Extract
>>
The International Sign Expo was all about innovation, growth and opportunities. So is Epson.
“The industry was thrilled to see our new printers,” says Timothy Check, product manager for Professional Imaging at Epson. “Our booth at ISA 2022 was just packed.”
“There was a mood of confidence throughout the show,” explains Matt Mccausland, product manager for Epson wide format printers. “People I met would say, ‘We survived the down times, now let’s grow our businesses.’
“The sign business is going gangbusters,” he adds. “People were excited to see our new offerings, especially the ones able to take them into new areas and new applications.”
Back after three years
This year’s International Sign Expo, held in Atlanta from May 4-6, was the industry’s first in-person tradeshow since 2019.
Canceling the show had been especially painful for the sign industry, because it depends, to a very large degree, on public events. Still, that necessity sparked a great deal of innovation, as business owners scrambled to replace lost revenues.
“The tradeshow market dried up, but people found opportunities in health-safety signs and in customized fabric face coverings,” Check says. “Those shops that had more flexible machines or were able to add them were the ones best able to cope.
“Now that the industry is growing again, people came to the show ready to invest in new technology to help them expand their offerings even more.”
<<
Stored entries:
>>
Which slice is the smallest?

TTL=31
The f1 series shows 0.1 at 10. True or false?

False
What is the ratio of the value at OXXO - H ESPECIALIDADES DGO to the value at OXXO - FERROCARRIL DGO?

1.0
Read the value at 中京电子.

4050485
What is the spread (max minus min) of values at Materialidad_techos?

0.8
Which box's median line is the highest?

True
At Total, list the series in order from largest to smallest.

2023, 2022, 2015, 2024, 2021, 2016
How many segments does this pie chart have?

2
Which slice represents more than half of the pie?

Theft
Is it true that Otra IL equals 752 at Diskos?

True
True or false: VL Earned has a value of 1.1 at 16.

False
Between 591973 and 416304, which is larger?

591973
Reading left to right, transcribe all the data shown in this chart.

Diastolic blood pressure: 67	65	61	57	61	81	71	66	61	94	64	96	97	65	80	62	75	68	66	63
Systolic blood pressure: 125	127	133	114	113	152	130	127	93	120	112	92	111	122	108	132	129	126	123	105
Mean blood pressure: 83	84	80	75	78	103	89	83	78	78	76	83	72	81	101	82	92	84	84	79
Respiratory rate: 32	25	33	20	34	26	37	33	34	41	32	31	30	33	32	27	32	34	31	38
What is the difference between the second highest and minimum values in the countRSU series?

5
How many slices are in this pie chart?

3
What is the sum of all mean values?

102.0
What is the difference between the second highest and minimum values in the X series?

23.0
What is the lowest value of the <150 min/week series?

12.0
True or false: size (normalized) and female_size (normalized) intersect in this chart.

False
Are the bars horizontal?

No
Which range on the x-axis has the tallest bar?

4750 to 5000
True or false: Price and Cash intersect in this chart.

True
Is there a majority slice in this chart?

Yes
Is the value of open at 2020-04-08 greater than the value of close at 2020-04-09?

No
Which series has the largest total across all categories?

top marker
<<
Task instructions
1. Summarize the Sign Expo report in two sentences.
2. Repeat the passage of the Sign Expo report that begins at the words "Back after three" and stops after the words "replace lost revenues.".

Answers for the exercise
1. The International Sign Expo, held in Atlanta from May 4-6, was the sign industry's first in-person tradeshow since 2019, and Epson product managers describe a packed booth and a mood of confidence among attendees eager to grow their businesses. Canceling the show had been painful for the industry, but shops with more flexible machines coped best by finding opportunities such as health-safety signs and customized fabric face coverings, and attendees came ready to invest in new technology to expand their offerings.

2.
Back after three years
This year’s International Sign Expo, held in Atlanta from May 4-6, was the industry’s first in-person tradeshow since 2019.
Canceling the show had been especially painful for the sign industry, because it depends, to a very large degree, on public events. Still, that necessity sparked a great deal of innovation, as business owners scrambled to replace lost revenues.